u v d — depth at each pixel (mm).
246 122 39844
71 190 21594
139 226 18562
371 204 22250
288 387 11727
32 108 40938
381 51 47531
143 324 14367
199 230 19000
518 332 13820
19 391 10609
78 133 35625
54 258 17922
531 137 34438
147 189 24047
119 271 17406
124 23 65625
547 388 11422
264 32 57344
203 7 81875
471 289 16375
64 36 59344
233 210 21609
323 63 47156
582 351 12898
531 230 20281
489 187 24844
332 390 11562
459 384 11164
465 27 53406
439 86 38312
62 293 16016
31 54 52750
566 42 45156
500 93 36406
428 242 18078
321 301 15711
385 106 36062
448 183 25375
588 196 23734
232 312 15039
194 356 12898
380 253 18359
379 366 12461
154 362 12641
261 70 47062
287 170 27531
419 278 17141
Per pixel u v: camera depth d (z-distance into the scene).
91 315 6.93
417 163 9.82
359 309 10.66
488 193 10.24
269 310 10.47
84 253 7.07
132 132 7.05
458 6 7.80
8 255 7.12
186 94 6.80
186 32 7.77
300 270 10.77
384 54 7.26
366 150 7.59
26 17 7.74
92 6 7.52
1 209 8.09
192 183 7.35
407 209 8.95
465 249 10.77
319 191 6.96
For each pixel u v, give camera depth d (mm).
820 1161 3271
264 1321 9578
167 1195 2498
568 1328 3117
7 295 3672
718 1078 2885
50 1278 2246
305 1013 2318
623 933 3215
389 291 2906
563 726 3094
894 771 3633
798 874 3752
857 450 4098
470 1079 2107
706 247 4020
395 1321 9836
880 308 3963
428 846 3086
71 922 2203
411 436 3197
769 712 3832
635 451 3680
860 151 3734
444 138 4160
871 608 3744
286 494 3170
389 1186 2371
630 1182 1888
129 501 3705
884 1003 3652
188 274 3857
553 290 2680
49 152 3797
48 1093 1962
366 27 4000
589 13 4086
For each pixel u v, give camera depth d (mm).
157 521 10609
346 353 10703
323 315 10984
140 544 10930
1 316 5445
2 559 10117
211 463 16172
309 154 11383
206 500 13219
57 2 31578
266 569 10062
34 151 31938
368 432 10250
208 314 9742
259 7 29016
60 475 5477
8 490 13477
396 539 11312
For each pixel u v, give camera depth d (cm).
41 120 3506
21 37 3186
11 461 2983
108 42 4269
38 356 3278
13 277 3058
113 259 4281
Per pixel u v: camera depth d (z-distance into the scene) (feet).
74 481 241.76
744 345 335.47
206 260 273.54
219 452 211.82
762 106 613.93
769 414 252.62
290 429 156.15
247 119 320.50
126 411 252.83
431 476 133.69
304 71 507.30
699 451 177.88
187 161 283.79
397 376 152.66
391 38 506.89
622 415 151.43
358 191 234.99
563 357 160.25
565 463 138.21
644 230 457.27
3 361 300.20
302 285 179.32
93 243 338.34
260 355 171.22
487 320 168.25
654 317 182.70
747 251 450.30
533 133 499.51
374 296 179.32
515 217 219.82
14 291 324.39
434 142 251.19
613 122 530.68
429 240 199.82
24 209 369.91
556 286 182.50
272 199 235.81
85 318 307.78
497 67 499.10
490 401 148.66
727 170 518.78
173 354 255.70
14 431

===============

» **What is being asked**
Both the first line of the data above and the line with "287 170 27531" must be included; please return exactly those lines and the ones between them.

» **Expected answer**
u v d — depth at each pixel (mm).
246 122 39844
71 190 21594
139 226 18562
371 204 22250
288 387 11727
32 108 40938
381 51 47531
143 324 14367
199 230 19000
518 332 13820
19 391 10609
78 133 35625
54 258 17922
531 137 34438
147 189 24047
119 271 17406
124 23 65625
547 388 11422
264 32 57344
203 7 81875
471 289 16375
64 36 59344
233 210 21609
323 63 47156
582 351 12898
531 230 20281
489 187 24844
332 390 11562
459 384 11164
465 27 53406
439 86 38312
62 293 16016
31 54 52750
566 42 45156
500 93 36406
428 242 18078
321 301 15711
385 106 36062
448 183 25375
588 196 23734
232 312 15039
194 356 12898
380 253 18359
379 366 12461
154 362 12641
261 70 47062
287 170 27531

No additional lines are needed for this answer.